From the Inside, Looking Out – Why Brian Nathanson Didn’t Get a Call
Over at Game Career Guide Brian Nathanson talks about his struggle at breaking in to the games industry. Well, his failure to break in to the industry.
It’s a sad story. He doesn’t mention what school he went to, just an unnamed “game program in Arizona”. He only hints at the details but it seems like he entered a program with high hopes, took out massive loans and discovered at the end of the process that he wasn’t prepared for a job (he can’t even get a phone interview).
I am completely aware of how many people want to be a part of the video game industry. I will admit, openly and publicly, that I probably don’t have a very competitive portfolio.
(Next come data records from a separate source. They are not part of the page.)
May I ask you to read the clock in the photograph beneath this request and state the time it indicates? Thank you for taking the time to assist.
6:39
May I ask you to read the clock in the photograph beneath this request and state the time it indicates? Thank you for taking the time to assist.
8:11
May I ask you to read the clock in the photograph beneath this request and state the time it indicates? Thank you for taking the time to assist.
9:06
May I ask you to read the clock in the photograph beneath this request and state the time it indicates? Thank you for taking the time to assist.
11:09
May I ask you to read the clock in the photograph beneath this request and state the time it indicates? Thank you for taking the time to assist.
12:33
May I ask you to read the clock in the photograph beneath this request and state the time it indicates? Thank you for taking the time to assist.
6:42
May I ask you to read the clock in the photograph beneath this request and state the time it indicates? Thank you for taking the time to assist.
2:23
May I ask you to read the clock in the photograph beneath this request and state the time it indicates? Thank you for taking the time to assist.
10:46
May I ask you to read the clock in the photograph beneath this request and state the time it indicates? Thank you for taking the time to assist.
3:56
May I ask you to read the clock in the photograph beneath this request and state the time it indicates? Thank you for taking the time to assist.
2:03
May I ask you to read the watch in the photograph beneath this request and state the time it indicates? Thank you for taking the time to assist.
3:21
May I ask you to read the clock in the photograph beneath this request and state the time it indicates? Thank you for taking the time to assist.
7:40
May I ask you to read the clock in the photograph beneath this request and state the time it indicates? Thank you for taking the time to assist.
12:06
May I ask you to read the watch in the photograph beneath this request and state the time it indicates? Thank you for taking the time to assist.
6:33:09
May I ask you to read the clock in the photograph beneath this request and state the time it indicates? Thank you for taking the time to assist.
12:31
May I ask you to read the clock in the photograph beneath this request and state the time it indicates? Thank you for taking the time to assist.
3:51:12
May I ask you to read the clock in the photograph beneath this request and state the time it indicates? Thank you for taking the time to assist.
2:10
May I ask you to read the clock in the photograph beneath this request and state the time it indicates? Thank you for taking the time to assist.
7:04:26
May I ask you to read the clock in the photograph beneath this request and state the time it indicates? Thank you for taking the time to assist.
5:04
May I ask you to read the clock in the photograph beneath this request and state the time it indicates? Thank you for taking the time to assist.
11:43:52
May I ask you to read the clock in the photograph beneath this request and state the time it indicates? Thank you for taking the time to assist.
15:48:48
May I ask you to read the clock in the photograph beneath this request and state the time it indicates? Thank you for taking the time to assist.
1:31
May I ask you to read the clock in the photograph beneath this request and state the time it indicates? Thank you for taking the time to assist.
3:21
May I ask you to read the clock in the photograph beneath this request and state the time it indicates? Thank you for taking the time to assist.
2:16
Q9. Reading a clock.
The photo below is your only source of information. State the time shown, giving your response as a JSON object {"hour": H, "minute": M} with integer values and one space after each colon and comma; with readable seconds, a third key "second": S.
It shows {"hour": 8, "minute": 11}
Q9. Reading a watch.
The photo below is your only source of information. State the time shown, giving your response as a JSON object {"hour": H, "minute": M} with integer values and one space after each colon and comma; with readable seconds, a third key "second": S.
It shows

When I was in charge of hiring at a video game company, I saw a tonne of applications like Brian’s. A lot of people have paid ridiculous tuitions for generalist educations and came out at the other end masters of nothing. It was heart wrenching, knowing how much these people had invested in their education and how little they got for it. They’d have been better off using the tuition money to pay for rent and food while they worked full time on a mod project.
I feel for Brian, but I also totally disagree with him.
Individuals with base skill sets and true passion are ready and waiting to be given a chance to shine. These talented and passionate people bring fresh new energy and commitment into an industry that seems to always be juggling profitability with volatility. New ideas, new game mechanics, and new appeal could be created by those who just want to make a game they would like to play. Smaller, more tightly focused, and perhaps less expensive games could be the result if the industry allowed more inexperienced developers to work while growing their skill sets.
Ideas are cheap and plentiful, we don’t lack for them. Nor do we lack for fresh young talent. This is an industry with an average age of 31 and an average career length of 5.4 years.
I’ve worked with newcomers and with hobbyists and and I’m here to tell you that inexperience does not lead to “smaller, more tightly focused,” games. It leads to sprawling, unfinished, genre-defying epic failures. We don’t need fresh young faces to reinvigorate things. We need old non-burnt-out faces to stick around and be the voices of experience and history.
Brian is right about one thing, it is very hard to even get a phone interview. It’s not because we can’t be bothered to talk to the passionate people who wish they were involved. It’s because there is something like a 60:1 ratio of applicants to job postings. There just aren’t enough hours in the day to call each of them.